I went out with Grant this morning down to the co-op. It had nothing much so I headed for the harbour and met a woman called Maria Hito. She told me there were no fish now but would be at three this afternoon and would I like to come to her house and drink something. We went and I was introduced to Pat McCoy’s sister in law Anna.
Pat McCoy was an archeologist who had married an Easter Island girl. but didn’t live on the island at that time.
The house was the most stylish I’ve seen yet – soft cushions on the sofa, nice washed plastic flowers and not a lot of clutter. It is in the main street. Bright blue. Anna showed me a letter in Spanish from Pat, saying he’s coming in June or July.
After that I came home and found a tired looking Soledad and Rosa from up the way eating semolina.
Grant and I met the plane this afternoon. I encountered Maria Tepano again and didn’t immediately recognise her. I don’t know why I find it so hard to remember faces even when the personalities make quite a firm impression.

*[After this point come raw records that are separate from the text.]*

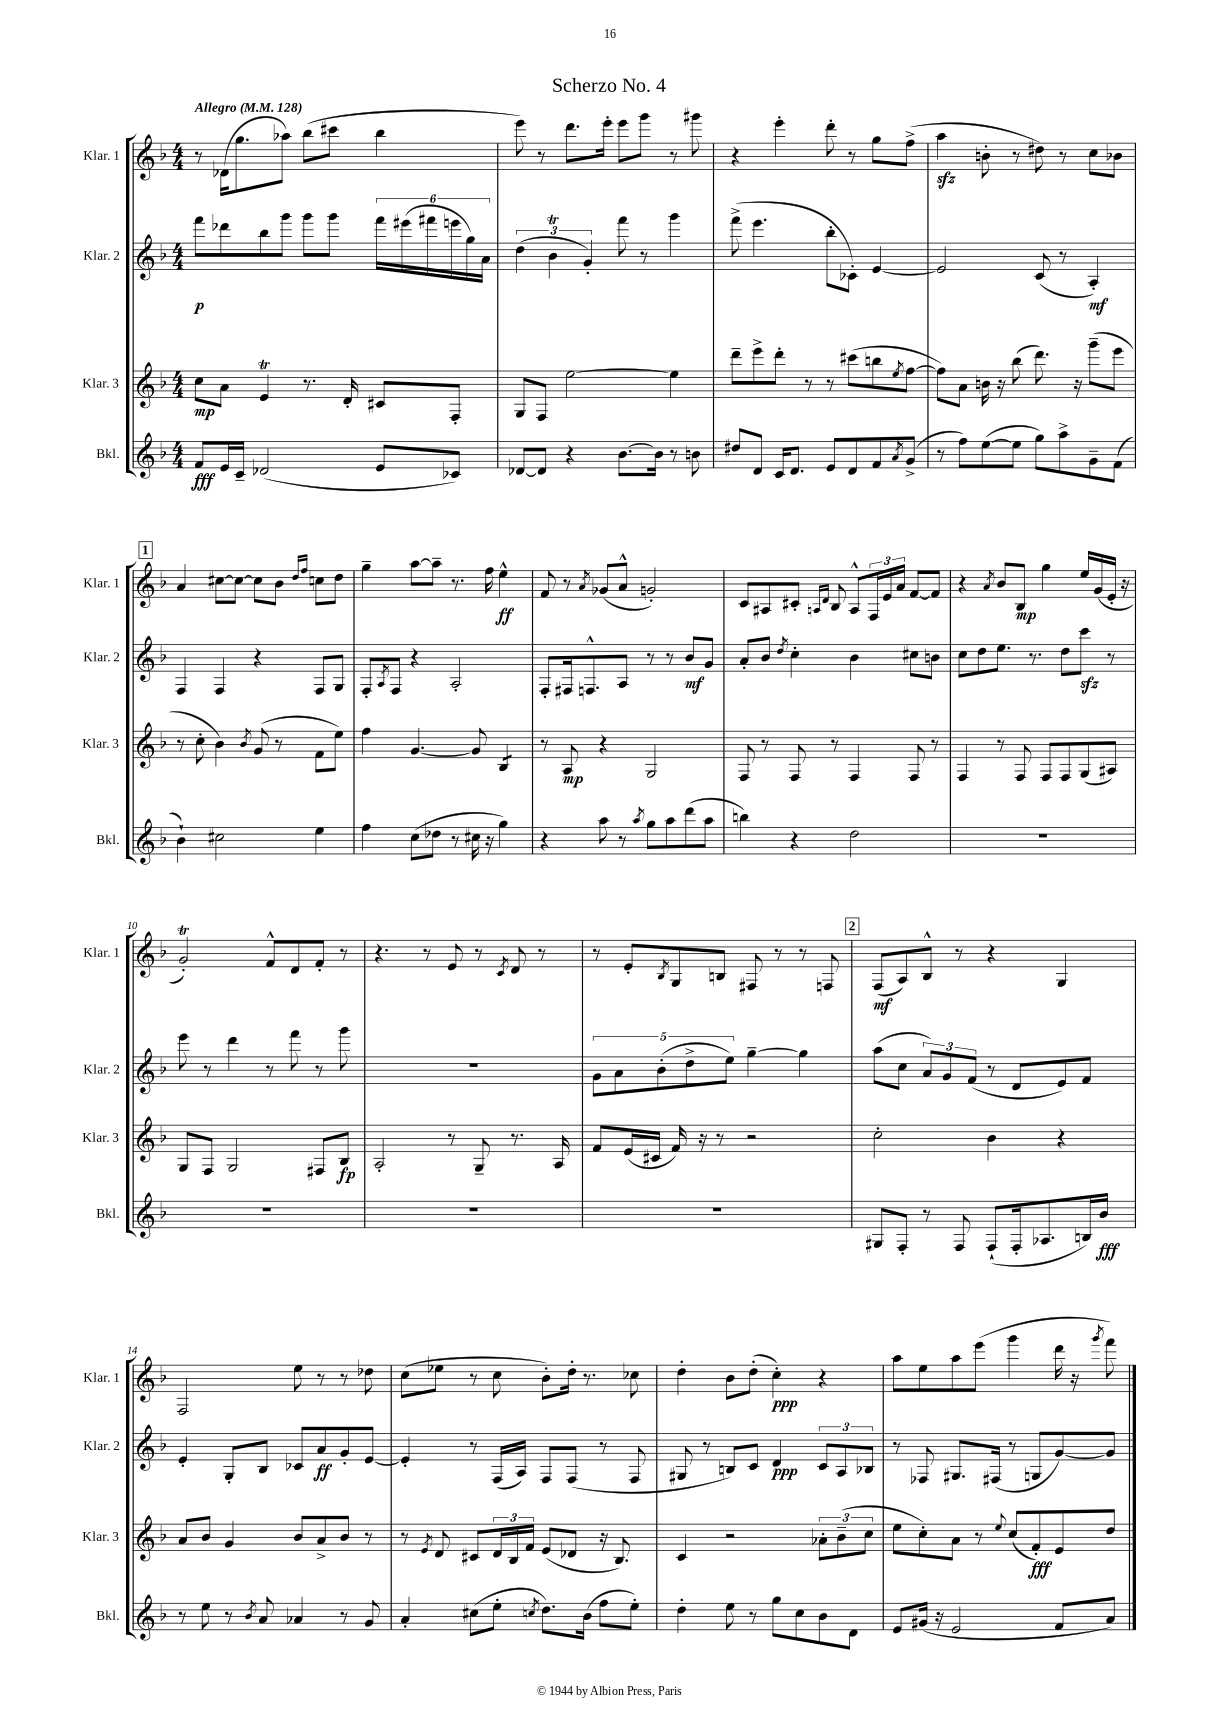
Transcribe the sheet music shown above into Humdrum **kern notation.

**kern	**dynam	**kern	**dynam	**kern	**dynam	**kern	**dynam
*part4	*part4	*part3	*part3	*part2	*part2	*part1	*part1
*staff4	*staff4	*staff3	*staff3	*staff2	*staff2	*staff1	*staff1
*I"Bkl.	*	*I"Klar. 3	*	*I"Klar. 2	*	*I"Klar. 1	*
*I'Bkl.	*	*I'Klar. 3	*	*I'Klar. 2	*	*I'Klar. 1	*
*clefG2	*	*clefG2	*	*clefG2	*	*clefG2	*
*k[b-]	*	*k[b-]	*	*k[b-]	*	*k[b-]	*
*M4/4	*	*M4/4	*	*M4/4	*	*M4/4	*
*MM128	*	*MM128	*	*MM128	*	*MM128	*
=1	=1	=1	=1	=1	=1	=1	=1
!	!	!	!	!	!	!LO:TX:a:B:t=Allegro	!
8f/L	fff	8cc\L	mp	8fff\L	p	8r	.
16e/L	.	8a\J	.	8ddd-X\	.	(16d-X\KL	.
16c~/JJ	.	.	.	.	.	8.gg\	.
(2d-X/	.	4et/	.	8bb-\	.	.	.
.	.	.	.	8ggg\J	.	8aa-X\J)	.
.	.	8.r	.	8ggg\L	.	(8bb-\L	.
.	.	.	.	8ggg\J	.	8ccc#X\J	.
.	.	16d'/	.	.	.	.	.
8e/L	.	8c#X/L	.	24fff\LL	.	4bb-\	.
.	.	.	.	(24eee#X\	.	.	.
.	.	.	.	24fff#X\	.	.	.
8c-X/J)	.	8F'/J	.	24eeen\	.	.	.
.	.	.	.	24gg\)	.	.	.
.	.	.	.	24a\JJ	.	.	.
=2	=2	=2	=2	=2	=2	=2	=2
[8d-X/L	.	8G/L	.	(6dd\	.	8eee\)	.
8d-/J]	.	8F/J	.	.	.	8r	.
.	.	.	.	6b-T\	.	.	.
4r	.	[2ee\	.	.	.	8.ddd\L	.
.	.	.	.	6g'/)	.	.	.
.	.	.	.	.	.	16eee'\Jk	.
[8.b-\L	.	.	.	8fff\	.	8eee\L	.
.	.	.	.	8r	.	8ggg\J	.
16b-\Jk]	.	.	.	.	.	.	.
8r	.	4ee\]	.	4ggg\	.	8r	.
8bn\	.	.	.	.	.	8ggg#X\	.
=3	=3	=3	=3	=3	=3	=3	=3
8dd#X/L	.	8ddd~\L	.	(8fff^\	.	4r	.
8d/J	.	8eee^\	.	4.eee\	.	.	.
16c/KL	.	8ddd'\J	.	.	.	4eee'\	.
8.d/J	.	.	.	.	.	.	.
.	.	8r	.	.	.	.	.
8e/L	.	8r	.	8bb-'\L	.	8ddd'\	.
8d/	.	(8ccc#X\L	.	8c-X'\J)	.	8r	.
8f/	.	8bbn\	.	[4e/	.	8gg\L	.
8qa/	.	8qee/	.	.	.	.	.
(8g^/J	.	[8ff\J	.	.	.	(8ff^\J	.
=4	=4	=4	=4	=4	=4	=4	=4
8r	.	8ff\L])	.	2e/]	.	4aazz\	.
8ff\L)	.	8a\J	.	.	.	.	.
([8ee\	.	16bn\	.	.	.	8bn'\	.
.	.	16r	.	.	.	.	.
8ee\J]	.	(8bb-\	.	.	.	8r	.
8gg\L)	.	8.ddd\)	.	(8c/	.	8dd#X\)	.
8aa^\	.	.	.	8r	.	8r	.
.	.	16r	.	.	.	.	.
8g~\	.	(8ggg~\L	.	4A'/)	mf	8cc\L	.
(8f\J	.	8eee\J	.	.	.	8b-X\J	.
!!LO:LB:g=z
!!LO:REH:place=s1:t=1
=5	=5	=5	=5	=5	=5	=5	=5
4b-`\)	.	8r	.	4F/	.	4a/	.
.	.	8cc'\	.	.	.	.	.
2cc#X\	.	4b-\)	.	4F/	.	[8cc#X\L	.
.	.	.	.	.	.	8cc#\J_	.
.	.	8qb-/	.	.	.	.	.
.	.	(8g/	.	4r	.	8cc#\L]	.
.	.	8r	.	.	.	8b-\J	.
.	.	.	.	.	.	16qqdd/LL	.
.	.	.	.	.	.	16qqff/JJ	.
4ee\	.	8f\L	.	8F/L	.	8ccn\L	.
.	.	8ee\J)	.	8G/J	.	8dd\J	.
=6	=6	=6	=6	=6	=6	=6	=6
4ff\	.	4ff\	.	8F'/L	.	4gg~\	.
.	.	.	.	8qA/	.	.	.
.	.	.	.	8F/J	.	.	.
(8cc\L	.	[4.g/	.	4r	.	[8aa\L	.
8dd-X\J	.	.	.	.	.	8aa~\J]	.
8r	.	.	.	2A'/	.	8.r	.
16cc#X\	.	8g/]	.	.	.	.	.
16r	.	.	.	.	.	16ff\	.
*	*	*tremolo	*	*	*	*	*
4gg\)	.	8B-/L	.	.	.	4ee^^\	ff
.	.	8B-/J	.	.	.	.	.
*	*	*Xtremolo	*	*	*	*	*
=7	=7	=7	=7	=7	=7	=7	=7
4r	.	8r	.	8F'/L	.	8f/	.
.	.	8A/	mp	16F#X/k	.	8r	.
.	.	.	.	8.Fn^^/	.	.	.
.	.	.	.	.	.	8qa/	.
8aa\	.	4r	.	.	.	(8g-X/L	.
8r	.	.	.	8A/J	.	8a^^/J	.
8qaa/	.	.	.	.	.	.	.
8gg\L	.	2G/	.	8r	.	2gn'/)	.
8aa\	.	.	.	8r	.	.	.
(8ddd\	.	.	.	8b-/L	mf	.	.
8aa\J	.	.	.	8g/J	.	.	.
=8	=8	=8	=8	=8	=8	=8	=8
4bbn\)	.	8F/	.	8a'/L	.	8c/L	.
.	.	8r	.	8b-/J	.	8A#X/	.
.	.	.	.	8qdd/	.	.	.
4r	.	8F/	.	4cc'\	.	8c#X'/J	.
.	.	.	.	.	.	16qqAn/LL	.
.	.	.	.	.	.	16qqd/JJ	.
.	.	8r	.	.	.	8B-/	.
2dd\	.	4F/	.	4b-\	.	8A^^/L	.
.	.	.	.	.	.	24F/L	.
.	.	.	.	.	.	24e/	.
.	.	.	.	.	.	24a/JJ	.
.	.	8F/	.	8cc#X\L	.	[8f/L	.
.	.	8r	.	8bn\J	.	8f/J]	.
=9	=9	=9	=9	=9	=9	=9	=9
1r	.	4F/	.	8cc\L	.	4r	.
.	.	.	.	8dd\	.	.	.
.	.	.	.	.	.	8qa/	.
.	.	8r	.	8.ee\J	.	8b-/L	.
.	.	8F/	.	.	.	8B-/J	mp
.	.	.	.	8.r	.	.	.
.	.	8F/L	.	.	.	4gg\	.
.	.	8F/	.	8dd\L	.	.	.
.	.	(8G/	.	8ccczz\J	.	16ee/LL	.
.	.	.	.	.	.	(16g/	.
.	.	8A#X/J)	.	8r	.	16e'/JJ	.
.	.	.	.	.	.	16r	.
!!LO:LB:g=z
=10	=10	=10	=10	=10	=10	=10	=10
1r	.	8G/L	.	8eee\	.	2gT'/)	.
.	.	8F/J	.	8r	.	.	.
.	.	2G/	.	4ddd\	.	.	.
.	.	.	.	8r	.	8f^^/L	.
.	.	.	.	8fff\	.	8d/	.
.	.	8F#X/L	.	8r	.	8f'/J	.
.	.	8B-/J	fp	8ggg\	.	8r	.
=11	=11	=11	=11	=11	=11	=11	=11
1r	.	2A'/	.	1r	.	4.r	.
.	.	.	.	.	.	8r	.
.	.	8r	.	.	.	8e/	.
.	.	8G~/	.	.	.	8r	.
.	.	.	.	.	.	8qc/	.
.	.	8.r	.	.	.	8d/	.
.	.	.	.	.	.	8r	.
.	.	16A/	.	.	.	.	.
=12	=12	=12	=12	=12	=12	=12	=12
1r	.	8f/L	.	10g\L	.	8r	.
.	.	.	.	10a\	.	.	.
.	.	(16e/L	.	.	.	8e'/L	.
.	.	16c#X/JJ	.	.	.	.	.
.	.	.	.	(10b-'\	.	.	.
.	.	.	.	.	.	8qB-/	.
.	.	16f/)	.	.	.	8G/	.
.	.	.	.	10dd^\	.	.	.
.	.	16r	.	.	.	.	.
.	.	8r	.	.	.	8Bn/J	.
.	.	.	.	10ee\J)	.	.	.
.	.	2r	.	[4gg~\	.	8F#X/	.
.	.	.	.	.	.	8r	.
.	.	.	.	4gg\]	.	8r	.
.	.	.	.	.	.	8Fn/	.
!!LO:REH:place=s1:t=2
=13	=13	=13	=13	=13	=13	=13	=13
8G#X/L	.	2cc'\	.	(8aa\L	.	(8F/L	mf
8F'/J	.	.	.	8cc\J	.	8A/)	.
8r	.	.	.	12a/L)	.	8B-^^/J	.
.	.	.	.	12g/	.	.	.
8F/	.	.	.	.	.	8r	.
.	.	.	.	(12f/J	.	.	.
(8F`/L	.	4b-\	.	8r	.	4r	.
16F'/k	.	.	.	8d/L	.	.	.
8.A-X/	.	.	.	.	.	.	.
.	.	4r	.	8e/)	.	4G/	.
16Bn/L)	.	.	.	8f/J	.	.	.
16b-/JJ	fff	.	.	.	.	.	.
!!LO:LB:g=z
=14	=14	=14	=14	=14	=14	=14	=14
8r	.	8a/L	.	4e'/	.	2F/	.
8ee\	.	8b-/J	.	.	.	.	.
8r	.	4g/	.	8G'/L	.	.	.
8qb-/	.	.	.	.	.	.	.
8a/	.	.	.	8B-/J	.	.	.
4a-X/	.	8b-/L	.	8c-X/L	.	8ee\	.
.	.	8a^/	.	8a/	ff	8r	.
8r	.	8b-/J	.	8g'/	.	8r	.
8g/	.	8r	.	[8e/J	.	8dd-X\	.
=15	=15	=15	=15	=15	=15	=15	=15
4a'/	.	8r	.	4e'/]	.	(8cc\L	.
.	.	8qe/	.	.	.	.	.
.	.	8d/	.	.	.	8ee-X\J	.
(8cc#X\L	.	8c#X/L	.	8r	.	8r	.
8ee'\J	.	24d/L	.	(16F/LL	.	8cc\	.
.	.	24B-/	.	.	.	.	.
.	.	.	.	16A/JJ)	.	.	.
.	.	24f/JJ	.	.	.	.	.
8qccn/	.	.	.	.	.	.	.
8.dd\L)	.	(8e/L	.	8F/L	.	8b-'\L)	.
.	.	8d-X/J	.	(8F/J	.	16dd'\Jk	.
(16b-\Jk	.	.	.	.	.	8.r	.
8ff\L	.	16r	.	8r	.	.	.
.	.	8.B-/)	.	.	.	.	.
8ee'\J)	.	.	.	8F/	.	8cc-X\	.
=16	=16	=16	=16	=16	=16	=16	=16
4dd'\	.	4c/	.	8G#X/	.	4dd'\	.
.	.	.	.	8r	.	.	.
8ee\	.	2r	.	8Bn/L)	.	8b-\L	.
8r	.	.	.	8c/J	.	(8dd'\J	.
8gg\L	.	.	.	4d/	ppp	4cc'\)	ppp
8cc\	.	.	.	.	.	.	.
8b-\	.	12a-X'\L	.	12c/L	.	4r	.
.	.	(12b-~\	.	12A/	.	.	.
8d\J	.	.	.	.	.	.	.
.	.	12cc\J	.	12B-X/J	.	.	.
=17	=17	=17	=17	=17	=17	=17	=17
8e/L	.	8ee\L	.	8r	.	8aa\L	.
(16g#X/Jk	.	8cc'\)	.	8F-X/	.	8ee\	.
16r	.	.	.	.	.	.	.
2e/	.	8a\J	.	8.G#X/L	.	8aa\	.
.	.	8r	.	.	.	(8eee\J	.
.	.	.	.	(16F#X/Jk	.	.	.
.	.	8qqee/	.	.	.	.	.
.	.	(8cc/L	.	8r	.	4ggg\	.
.	.	8f'/)	fff	8Gn/L	.	.	.
8f/L	.	8e/	.	[8g/)	.	16ddd\	.
.	.	.	.	.	.	16r	.
.	.	.	.	.	.	8qggg/	.
8a/J)	.	8dd/J	.	8g/J]	.	8fff\)	.
==	==	==	==	==	==	==	==
*-	*-	*-	*-	*-	*-	*-	*-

This went on to be a problem all my life. I believe it has a name now - just checked -Prosopagnosia, it is. Often causes offence. Fortunately not every face is unrecognisable but often quite important ones.
As usual we met all the people we know there, Sergio Rapu, the girl next door’s boyfriend, the governor, innumerable young girls who like Mungo and various relations of Georgina’s who I can’t identify but who greet me with kisses. The jolly one from the bar was there with little Juan Tuki. I met Maria Luisa Pakerati Tuki too and she invited me to the place tomorrow at 9am.
The box didn’t come and a search is being set up all along the route it took. I saw a young man doing kai kai (cats cradles) at the airport too. I also saw a middle aged woman with a little two week old baby. It had a very unsterilized looking bottle of water. She told me she wasn’t breastfeeding and then seemed to be with a great display of modesty and shrouding with shawls. I admired the baby and then as usual she said it wasn’t as good as mine with white skin and blue eyes – all the good things.
Grant said he found out today, and will be getting documentary evidence for the fact that there are about 70 children fathered by the Americans here.